La Seconde Guerre mondiale est sans comparaison avec la guerre de 14-18: conflit idéologique poussé à l’extrême, déchaînement inouï de violence contre les populations civiles, mise en œuvre d’un plan d’extermination à grande échelle, recours à la bombe atomique, etc. Au final, le bilan humain s’élève à près de 50 millions de morts. Une question surgit, résonnant comme un aveu d’impuissance: la charité a-t-elle encore sa place «au milieu des armes», comme le veut la devise du CICR Inter Arma Caritas?
Isolée au milieu de l’Europe en guerre, la Suisse est dangereusement encerclée par l’Axe à partir de la défaite française de juin 1940. Entre un esprit de résistance incarné par le général Guisan et de contestables compromissions avec l’Allemagne nazie dictées par la Realpolitik, la Confédération met en place une stratégie de survie. Muni des pleins pouvoirs, le Conseil fédéral entend faire coïncider les activités humanitaires suisses avec les intérêts de sa ligne politique: un poste de délégué au Conseil fédéral pour les œuvres d’entraide internationale est alors créé, avec pour conséquence la subordination – non sans heurt – des exigences humanitaires à la raison d’Etat. Ainsi la composante humanitaire fait partie de l’arsenal politique de la Confédération et devient même un élément essentiel de sa diplomatie.

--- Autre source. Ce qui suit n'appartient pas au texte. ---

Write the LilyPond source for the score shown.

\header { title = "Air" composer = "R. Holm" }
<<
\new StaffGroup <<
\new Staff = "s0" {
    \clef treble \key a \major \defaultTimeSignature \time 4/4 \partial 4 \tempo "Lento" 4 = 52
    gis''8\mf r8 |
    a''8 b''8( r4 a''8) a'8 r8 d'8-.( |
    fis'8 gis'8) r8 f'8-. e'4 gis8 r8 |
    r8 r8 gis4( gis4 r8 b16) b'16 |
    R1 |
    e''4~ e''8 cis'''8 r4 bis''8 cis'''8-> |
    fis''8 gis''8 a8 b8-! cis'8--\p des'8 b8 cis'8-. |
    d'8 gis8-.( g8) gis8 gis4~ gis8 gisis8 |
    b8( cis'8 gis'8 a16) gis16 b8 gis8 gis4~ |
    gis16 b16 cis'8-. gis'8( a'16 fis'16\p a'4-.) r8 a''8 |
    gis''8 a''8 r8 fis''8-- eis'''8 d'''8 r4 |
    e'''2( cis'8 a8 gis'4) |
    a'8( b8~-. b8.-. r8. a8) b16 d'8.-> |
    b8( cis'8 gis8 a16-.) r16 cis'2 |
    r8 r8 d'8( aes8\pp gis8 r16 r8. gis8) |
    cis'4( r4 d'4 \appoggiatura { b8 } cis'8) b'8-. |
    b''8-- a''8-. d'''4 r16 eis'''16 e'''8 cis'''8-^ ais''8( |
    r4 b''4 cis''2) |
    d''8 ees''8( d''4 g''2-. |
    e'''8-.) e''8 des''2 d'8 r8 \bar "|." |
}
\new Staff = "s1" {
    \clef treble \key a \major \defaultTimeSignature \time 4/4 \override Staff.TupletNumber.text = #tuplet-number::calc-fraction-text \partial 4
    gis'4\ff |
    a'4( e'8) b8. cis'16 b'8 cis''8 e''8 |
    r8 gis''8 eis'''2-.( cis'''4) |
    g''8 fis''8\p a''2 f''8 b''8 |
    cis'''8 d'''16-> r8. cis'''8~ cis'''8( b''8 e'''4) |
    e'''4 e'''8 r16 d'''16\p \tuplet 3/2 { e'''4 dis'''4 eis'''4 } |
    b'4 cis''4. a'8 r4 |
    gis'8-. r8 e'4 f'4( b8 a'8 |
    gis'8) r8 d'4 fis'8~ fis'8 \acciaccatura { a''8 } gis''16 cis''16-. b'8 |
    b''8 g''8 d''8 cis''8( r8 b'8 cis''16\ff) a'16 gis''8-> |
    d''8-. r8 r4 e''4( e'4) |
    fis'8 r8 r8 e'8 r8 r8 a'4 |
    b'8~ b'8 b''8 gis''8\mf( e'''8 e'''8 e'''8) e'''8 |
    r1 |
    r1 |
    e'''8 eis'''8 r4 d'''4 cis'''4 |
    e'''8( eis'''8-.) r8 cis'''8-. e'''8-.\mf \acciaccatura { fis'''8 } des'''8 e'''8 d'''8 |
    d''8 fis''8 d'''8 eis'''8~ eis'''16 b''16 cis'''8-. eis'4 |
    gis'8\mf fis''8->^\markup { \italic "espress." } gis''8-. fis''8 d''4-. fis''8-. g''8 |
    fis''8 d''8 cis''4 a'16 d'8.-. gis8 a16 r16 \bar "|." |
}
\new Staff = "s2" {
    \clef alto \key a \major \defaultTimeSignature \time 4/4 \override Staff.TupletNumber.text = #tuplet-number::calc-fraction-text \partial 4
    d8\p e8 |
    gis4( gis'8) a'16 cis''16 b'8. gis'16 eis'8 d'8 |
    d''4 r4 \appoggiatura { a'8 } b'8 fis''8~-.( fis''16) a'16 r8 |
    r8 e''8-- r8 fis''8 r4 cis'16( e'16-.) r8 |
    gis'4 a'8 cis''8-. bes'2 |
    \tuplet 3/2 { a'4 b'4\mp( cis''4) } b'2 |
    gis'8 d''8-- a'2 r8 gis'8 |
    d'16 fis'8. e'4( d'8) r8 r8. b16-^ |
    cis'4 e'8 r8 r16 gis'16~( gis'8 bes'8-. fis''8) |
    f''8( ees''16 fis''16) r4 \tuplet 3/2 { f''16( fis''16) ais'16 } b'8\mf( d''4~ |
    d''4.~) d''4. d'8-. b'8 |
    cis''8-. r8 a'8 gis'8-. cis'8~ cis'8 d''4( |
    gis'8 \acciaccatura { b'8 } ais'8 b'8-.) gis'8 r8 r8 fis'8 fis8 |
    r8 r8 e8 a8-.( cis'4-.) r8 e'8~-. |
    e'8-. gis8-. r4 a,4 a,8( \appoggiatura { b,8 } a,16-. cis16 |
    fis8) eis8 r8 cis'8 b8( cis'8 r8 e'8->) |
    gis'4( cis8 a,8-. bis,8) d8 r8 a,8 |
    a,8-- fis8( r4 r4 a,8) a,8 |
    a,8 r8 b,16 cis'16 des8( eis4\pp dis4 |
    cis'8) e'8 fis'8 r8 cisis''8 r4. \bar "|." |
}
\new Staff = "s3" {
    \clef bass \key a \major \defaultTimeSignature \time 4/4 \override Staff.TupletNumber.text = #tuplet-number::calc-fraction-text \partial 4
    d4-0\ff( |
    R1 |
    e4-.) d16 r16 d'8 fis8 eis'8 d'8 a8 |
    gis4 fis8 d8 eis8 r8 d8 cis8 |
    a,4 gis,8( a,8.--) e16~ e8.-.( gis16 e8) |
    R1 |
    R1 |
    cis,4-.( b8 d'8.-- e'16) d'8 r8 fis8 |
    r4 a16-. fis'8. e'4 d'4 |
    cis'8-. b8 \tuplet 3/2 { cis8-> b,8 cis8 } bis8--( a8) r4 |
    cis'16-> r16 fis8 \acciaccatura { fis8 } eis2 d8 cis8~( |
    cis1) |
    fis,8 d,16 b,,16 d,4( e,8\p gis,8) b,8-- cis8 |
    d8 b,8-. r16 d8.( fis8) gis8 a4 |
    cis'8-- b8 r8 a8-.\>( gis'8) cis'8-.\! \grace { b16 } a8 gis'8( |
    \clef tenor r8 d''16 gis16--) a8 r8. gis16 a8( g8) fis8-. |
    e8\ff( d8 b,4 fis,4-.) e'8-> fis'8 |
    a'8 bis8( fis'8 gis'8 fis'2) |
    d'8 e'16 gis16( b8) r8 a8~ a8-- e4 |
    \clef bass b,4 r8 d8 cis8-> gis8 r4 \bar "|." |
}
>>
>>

En liant les principes de neutralité et d’humanité, la Suisse devient une terre de refuge pour des centaines de milliers de personnes menacées. Elle intervient également à l’étranger en faveur des pays dévastés par la guerre, par le biais notamment de la Croix-Rouge suisse. Cette dernière s’illustre dans ce domaine à travers un nouvel organisme créé spécialement pour porter secours aux enfants accablés par la guerre: la Croix-Rouge suisse – Secours aux enfants. Bien qu'elle se présente comme une action éclatante, cette dernière porte sa part d'ombre: l'impossibilité pour les enfants juifs menacés de mort de trouver refuge en Suisse.